Software Defect Reduction Top-10 List

Barry Boehm, USC and Victor Basili, U. of Maryland

Recently, a grant from NSF enabled us to establish a national Center for Empirically-Based Software Engineering (CeBASE). The CeBASE objective is to transform software engineering as much as possible from a fad-based practice to an engineering-based practice through derivation, organization, and dissemination of empirical data on software development and evolution phenomenology.

"As much as possible" reflects the fact that software development will always remain a people-intensive and continuously changing field. However, we have found that people in the field have been able to establish objective and quantitative data, relationships, and predictive models which have helped many software developers to avoid predictable pitfalls and improve their ability to predict and control efficient software projects.

As a way of illustrating this, we are devoting this column to an update of one of our previous columns ("Industrial Metrics Top-10 List," by Barry Boehm, IEEE Software, September 1987, pp. 84-85) which provided a concise selection of empirical data which many software practitioners found very helpful. As a major CeBASE focus is on software defect reduction, here is a software defect reduction top 10-list, in rough priority order. More details and references can be found in an expanded Web version of this column, at

1. Finding and fixing a software problem after delivery is often 100 times more expensive than finding and fixing it during the requirements and design phase.

This was also the top-priority item in the 1987 list. As in 1987, "This insight has been a major driver in focusing industrial software practice on thorough requirements analysis and design, on early verification and validation, and on up-front prototyping and simulation to avoid costly downstream fixes."

The only thing we have changed since 1987 is to add the word "often," to reflect additional insights on the relationship. For one, the cost-escalation factor for small, noncritical software systems is more like 5:1 than 100:1, enabling such systems to be developed most efficiently in a less formal, "continuous prototype" mode -- but still with emphasis on getting things right early rather than late. Another is that the cost-escalation factor can be reduced significantly even for large critical systems via good architectural practices. These reduce the cost of most fixes by confining them to small, well-encapsulated modules. An excellent example was the million-line TRW CCPDS-R project described in Appendix D of Walker Royce's Software Project Management: A Unified Approach, Addison-Wesley, 1988, where the cost-escalation factor was only about 2:1.

2. About 40-50% of the effort on current software projects is spent on avoidable rework.

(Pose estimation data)
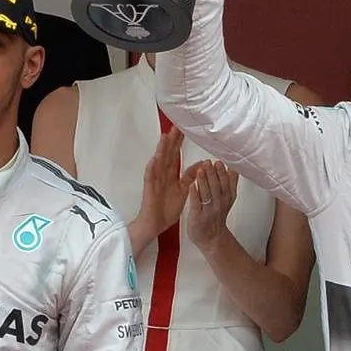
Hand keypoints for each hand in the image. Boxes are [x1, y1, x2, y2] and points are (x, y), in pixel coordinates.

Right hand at [132, 129, 187, 248]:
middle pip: (167, 154)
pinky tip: (153, 160)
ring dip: (161, 150)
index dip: (179, 142)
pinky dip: (152, 169)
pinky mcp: (150, 190)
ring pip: (158, 162)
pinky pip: (150, 178)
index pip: (175, 154)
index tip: (184, 129)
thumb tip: (201, 164)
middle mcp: (162, 175)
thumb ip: (189, 176)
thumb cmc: (166, 208)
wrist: (155, 224)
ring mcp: (155, 181)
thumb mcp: (183, 189)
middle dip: (171, 140)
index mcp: (171, 175)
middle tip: (176, 126)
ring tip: (165, 137)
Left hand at [182, 160, 238, 253]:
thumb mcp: (228, 198)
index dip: (223, 172)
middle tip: (209, 162)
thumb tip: (233, 167)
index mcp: (227, 197)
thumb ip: (231, 182)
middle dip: (213, 173)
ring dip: (204, 181)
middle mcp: (219, 203)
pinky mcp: (198, 216)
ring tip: (201, 169)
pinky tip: (192, 185)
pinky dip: (194, 194)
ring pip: (207, 193)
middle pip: (217, 186)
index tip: (220, 162)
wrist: (212, 238)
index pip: (227, 182)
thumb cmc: (217, 216)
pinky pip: (196, 204)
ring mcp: (208, 210)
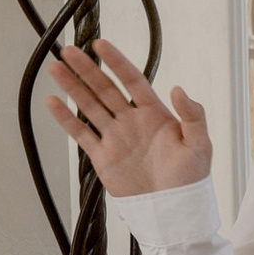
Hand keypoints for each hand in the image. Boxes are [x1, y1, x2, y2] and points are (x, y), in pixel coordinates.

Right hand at [44, 41, 213, 197]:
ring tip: (55, 69)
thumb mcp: (200, 144)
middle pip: (105, 89)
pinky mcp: (103, 155)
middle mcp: (133, 121)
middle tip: (69, 51)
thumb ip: (193, 116)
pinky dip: (66, 119)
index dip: (117, 63)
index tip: (101, 45)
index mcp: (156, 114)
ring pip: (89, 106)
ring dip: (72, 88)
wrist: (173, 209)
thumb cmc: (191, 178)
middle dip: (87, 70)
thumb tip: (178, 88)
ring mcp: (116, 137)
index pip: (133, 81)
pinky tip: (53, 102)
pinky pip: (81, 133)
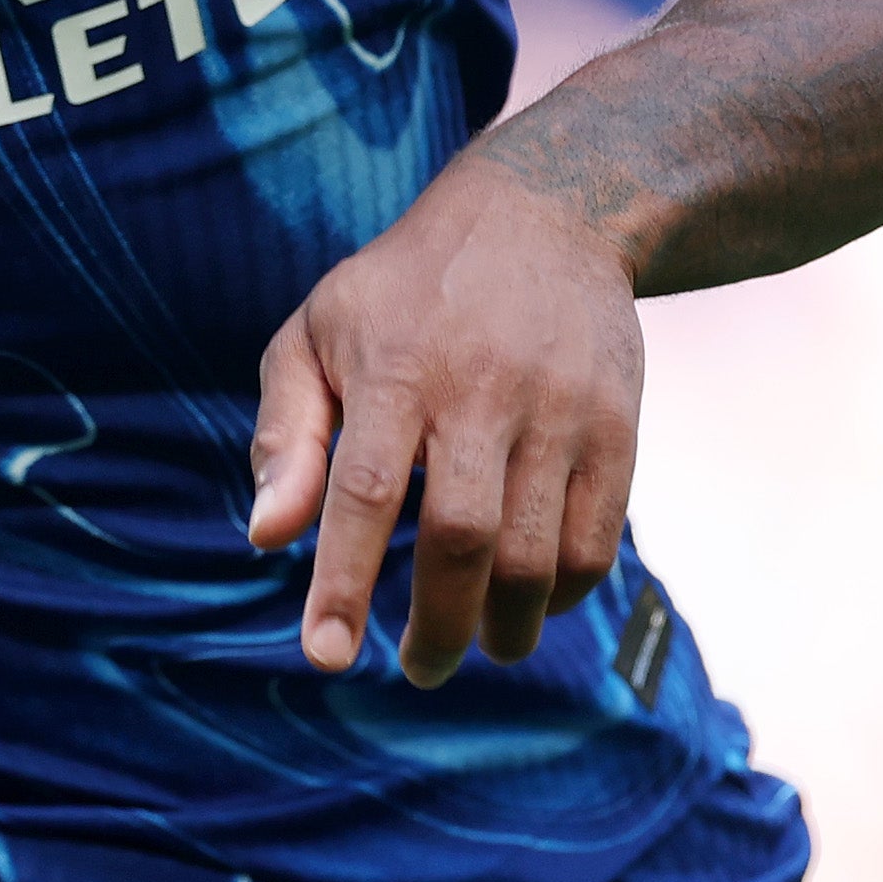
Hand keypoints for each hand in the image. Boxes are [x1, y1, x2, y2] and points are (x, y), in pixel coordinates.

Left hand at [245, 143, 641, 687]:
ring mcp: (558, 409)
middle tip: (418, 669)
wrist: (546, 211)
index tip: (327, 655)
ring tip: (478, 645)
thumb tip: (266, 537)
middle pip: (463, 539)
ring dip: (505, 626)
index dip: (346, 581)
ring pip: (536, 553)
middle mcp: (481, 390)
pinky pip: (596, 539)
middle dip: (438, 628)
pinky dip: (563, 592)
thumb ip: (285, 434)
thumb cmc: (405, 291)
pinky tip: (531, 604)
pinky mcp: (616, 424)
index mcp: (396, 368)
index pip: (366, 492)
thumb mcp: (317, 332)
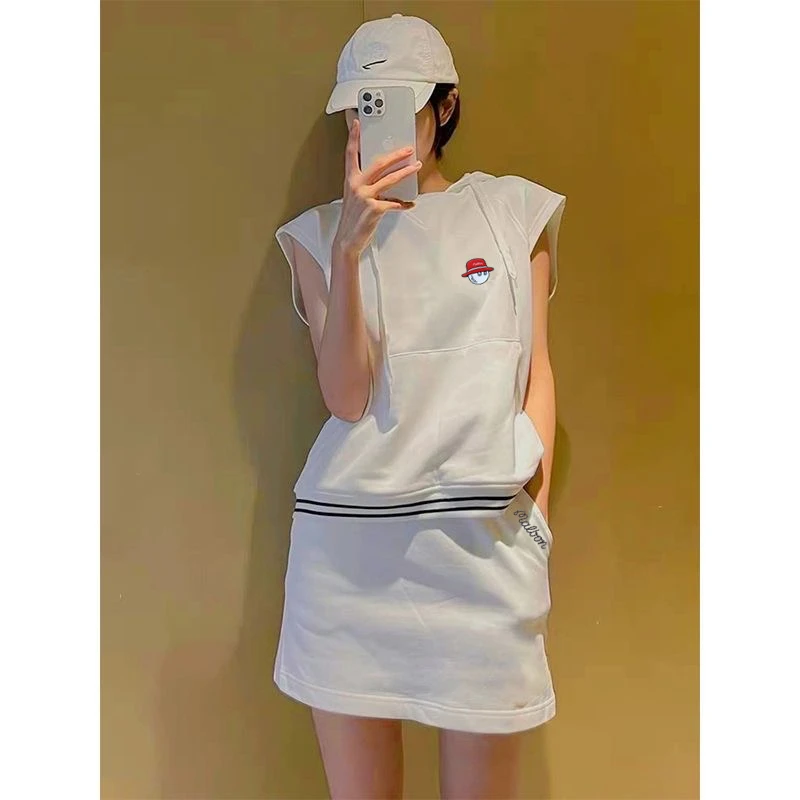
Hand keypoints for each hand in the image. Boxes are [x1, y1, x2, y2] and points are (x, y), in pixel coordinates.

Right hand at [332, 117, 421, 258]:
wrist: (347, 240)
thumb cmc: (353, 219)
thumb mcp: (355, 198)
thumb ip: (367, 186)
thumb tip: (386, 179)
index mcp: (350, 180)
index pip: (351, 154)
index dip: (354, 138)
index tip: (357, 123)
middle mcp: (356, 185)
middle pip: (378, 164)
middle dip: (395, 155)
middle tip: (408, 149)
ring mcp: (365, 197)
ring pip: (389, 179)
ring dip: (405, 172)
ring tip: (416, 167)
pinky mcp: (374, 209)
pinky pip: (394, 203)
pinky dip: (403, 204)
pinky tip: (410, 204)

* Activity A *
Give every ratio in the software defect reduction column that is written in the form "X:1".
* Activity B *
Continue the software defect reduction column from the point where it ends.
These entries have no connection to the software defect reduction column.

* Response box A *
5:1, 100:1, 2:1

* Response box B *
"Avoidable rework" is effort spent fixing difficulties with the software that could have been avoided or discovered earlier and less expensively. This implies that there is such a thing as "unavoidable rework." This fact has been increasingly appreciated with the growing realization that better user-interactive systems result from "emergent" processes (where the requirements emerge from prototyping and other multi-stakeholder shared learning activities) than from "reductionist" processes (where the requirements are stipulated in advance and then reduced to practice via design and coding). We believe that this distinction is essential to a modern theory and practice of software defect reduction. Changes to the definition of a system that make it more cost-effective should not be discouraged by classifying them as defects to be avoided.

Reducing avoidable rework is thus a major source of software productivity improvement. In our behavioral analysis of the effects of software cost drivers on effort for the COCOMO II model (B. Boehm et al., Software Cost Estimation with COCOMO II, Prentice Hall, 2000) most of the effort savings from improving software process maturity, software architectures, and software risk management came from reductions in avoidable rework.

3. About 80% of the avoidable rework comes from 20% of the defects.

For smaller systems, the 80% number may be lower; for very large systems, it may be higher. Two major sources of avoidable rework are hastily-specified requirements and nominal-case design and development (where late accommodation of off-nominal requirements causes major architecture, design, and code breakage). If you have a software problem report tracking system which records the effort to fix each defect, it is fairly easy for you to analyze the data to determine and address additional major sources of rework in your organization.

4. About 80% of the defects come from 20% of the modules and about half the modules are defect free.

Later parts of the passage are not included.